Tuesday, December 14, 2010

The bell tolls for capitalism

I have just started to read 23 Things They Don’t Tell You About Capitalism by Ha-Joon Chang, a man who is out & proud as a non-free market economist. And one who is able to write about economics without any mathematics or even using terms such as GDP. Instead he uses startlingly vivid examples such as Sven, the Swedish bus driver who has never had to dodge a cow in his life, & the role of domestic servants in the novels of Agatha Christie.

I was wondering why 23 things, if that is just the number that fell out of the hat or one chosen for a deeper significance – for example one of its qualities as a prime.

Perhaps all will be clear at the end.

But then I thought of Donne’s Devotions upon Emergent Occasions with its 23 Meditations on the meaning of life & death, in sickness & in health.
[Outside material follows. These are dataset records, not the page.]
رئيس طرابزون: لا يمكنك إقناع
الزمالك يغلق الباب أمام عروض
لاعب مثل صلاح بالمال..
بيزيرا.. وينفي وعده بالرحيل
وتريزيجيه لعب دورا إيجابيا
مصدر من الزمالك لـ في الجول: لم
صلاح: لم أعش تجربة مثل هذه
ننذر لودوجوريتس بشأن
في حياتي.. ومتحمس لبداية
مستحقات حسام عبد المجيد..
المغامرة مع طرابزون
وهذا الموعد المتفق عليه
The explanation for his choice of 23 which I find most plausible is that it represents the tolling of the bell for each hour of the day - there can obviously be no meditation for the 24th because when that bell tolls you are dead.

Which ties up quite neatly with what Keynes said: "Now 'in the long run' this [way of summarizing the quantity theory of money] is probably true.... But this ‘long run’ is a misleading guide to current affairs. In the long run we are all dead. Economists set themselves too easy, too useless a task if in tempestuous seasons they can only tell us that when the storm is long past the ocean is flat again."